Natürlich meinte er es sarkastisch, doch in seinem Fall leider auch vollkommen ernst. Denn in seinem jetzigen Zustand hatte er keine Angst davor. Zusätzlich war er in einem ähnlichen Zustand Opfer von Harmony geworden. Und das war Grund genug, hier jetzt komplett abzublocken. «Dario...» «Ist doch so... So kann man mit mir machen, was man will.» «Ich will mit dir aber nicht machen, was ich will.»
Dario langte wieder nach meiner Hand und schob meinen Laptop fast von der Matratze. Er zog mich an sich heran und meine Unterlagen fielen zu Boden. «Vielleicht bin ich auch nur für das gut... Kann ja kein Zufall sein, dass mir jede dritte Tusse immer an die Wäsche will und immer mir der Mist mit dem Belästigen passiert.» Aussagen, die ich von ihm nicht kannte. «Das stimmt nicht, Dario.»
«Es beschäftigt mich, weißt du?» «Was denn?» «Ja, dass wir da so unterschiedlich sind. Das setzt mich richtig unter Druck.» Ich fühlte mich ehrlich gesagt nicht so wohl mit ihm, wenn er nicht ganz sich selbst war, doch vielleicht konnte ich endlich einmal die Antworten kriegen, die er mir manchmal nur halb patzig gegeben hatte.
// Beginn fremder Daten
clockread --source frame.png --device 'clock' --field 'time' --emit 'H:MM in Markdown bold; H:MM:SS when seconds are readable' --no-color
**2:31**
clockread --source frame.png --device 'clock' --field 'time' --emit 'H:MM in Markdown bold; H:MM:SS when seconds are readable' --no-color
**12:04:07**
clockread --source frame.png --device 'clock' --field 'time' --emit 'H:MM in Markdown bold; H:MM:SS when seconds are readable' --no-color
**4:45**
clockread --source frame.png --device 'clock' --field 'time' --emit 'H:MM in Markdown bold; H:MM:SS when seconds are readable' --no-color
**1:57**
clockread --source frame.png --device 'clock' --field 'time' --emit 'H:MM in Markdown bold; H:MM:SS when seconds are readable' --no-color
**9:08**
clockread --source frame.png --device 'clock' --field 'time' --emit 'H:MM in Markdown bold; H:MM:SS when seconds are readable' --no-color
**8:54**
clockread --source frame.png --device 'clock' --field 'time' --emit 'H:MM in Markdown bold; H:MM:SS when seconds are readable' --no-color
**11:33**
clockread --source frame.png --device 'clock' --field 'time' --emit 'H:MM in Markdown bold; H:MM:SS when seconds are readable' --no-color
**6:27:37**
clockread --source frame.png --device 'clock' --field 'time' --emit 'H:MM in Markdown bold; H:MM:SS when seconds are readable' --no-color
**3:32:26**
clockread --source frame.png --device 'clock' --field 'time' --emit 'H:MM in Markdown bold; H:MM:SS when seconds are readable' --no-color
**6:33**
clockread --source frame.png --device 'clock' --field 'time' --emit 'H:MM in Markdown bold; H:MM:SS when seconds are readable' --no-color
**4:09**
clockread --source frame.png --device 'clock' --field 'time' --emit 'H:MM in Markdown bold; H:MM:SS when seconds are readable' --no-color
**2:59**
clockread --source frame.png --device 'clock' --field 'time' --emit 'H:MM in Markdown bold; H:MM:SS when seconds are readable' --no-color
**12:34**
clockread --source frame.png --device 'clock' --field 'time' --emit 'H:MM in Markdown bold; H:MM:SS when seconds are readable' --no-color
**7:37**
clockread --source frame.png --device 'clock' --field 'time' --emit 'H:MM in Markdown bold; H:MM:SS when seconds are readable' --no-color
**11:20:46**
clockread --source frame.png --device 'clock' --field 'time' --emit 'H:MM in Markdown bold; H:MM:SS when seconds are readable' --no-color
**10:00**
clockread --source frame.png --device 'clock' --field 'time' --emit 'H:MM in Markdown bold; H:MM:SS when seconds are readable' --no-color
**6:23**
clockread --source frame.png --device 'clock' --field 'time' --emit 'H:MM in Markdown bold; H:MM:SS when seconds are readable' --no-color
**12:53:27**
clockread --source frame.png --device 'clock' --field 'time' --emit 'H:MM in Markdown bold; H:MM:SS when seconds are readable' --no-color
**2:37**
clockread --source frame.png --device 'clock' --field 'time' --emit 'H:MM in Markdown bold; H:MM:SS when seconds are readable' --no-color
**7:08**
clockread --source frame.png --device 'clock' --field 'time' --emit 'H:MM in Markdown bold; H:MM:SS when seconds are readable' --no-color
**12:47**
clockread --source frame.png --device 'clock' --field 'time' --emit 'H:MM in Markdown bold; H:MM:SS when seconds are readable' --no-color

Er war heute Abend sehr ehrlich und nahm kein Blatt vor dem Mund, was Folgen vom Beruhigungsmittel sein mussten. «Unterschiedlich?» «Ja, du findest es toll und willst mehr. Mich juckt es nicht. Ich kann ohne, aber mich stört's auch nicht, wenn wir miteinander schlafen. Bockt halt einfach nicht so, weißt du?» «Aber das ist doch normal. Also, dass wir da unterschiedlich sein könnten.»
«Ja, aber du bist tausende von Kilometer weg. Was, wenn der richtige kommt und dir alles gibt, was ich dir nicht geben kann oder will?» «Ich würde das doch niemals tun.» Dario drehte sich zu mir und sah mich aus trüben Augen an. «Würde es dir aber nicht übelnehmen...» Ich strich ihm über die Wange und küsste seine Stirn. «Niemals. Hörst du? Das würde ich niemals tun.» Dario blieb still und dachte nach.
Ich nutzte diesen Moment, um ihm eine Frage zu stellen. «Wie geht es dir wirklich?» Er atmete stockend ein und aus und schaute kurz raus auf den Balkon, bevor er nur den Kopf schüttelte. «Müsste, glaube ich, schon lange wieder in der Klapse sitzen...» Diese Ehrlichkeit. «Würde es bestimmt allen einfacher machen.»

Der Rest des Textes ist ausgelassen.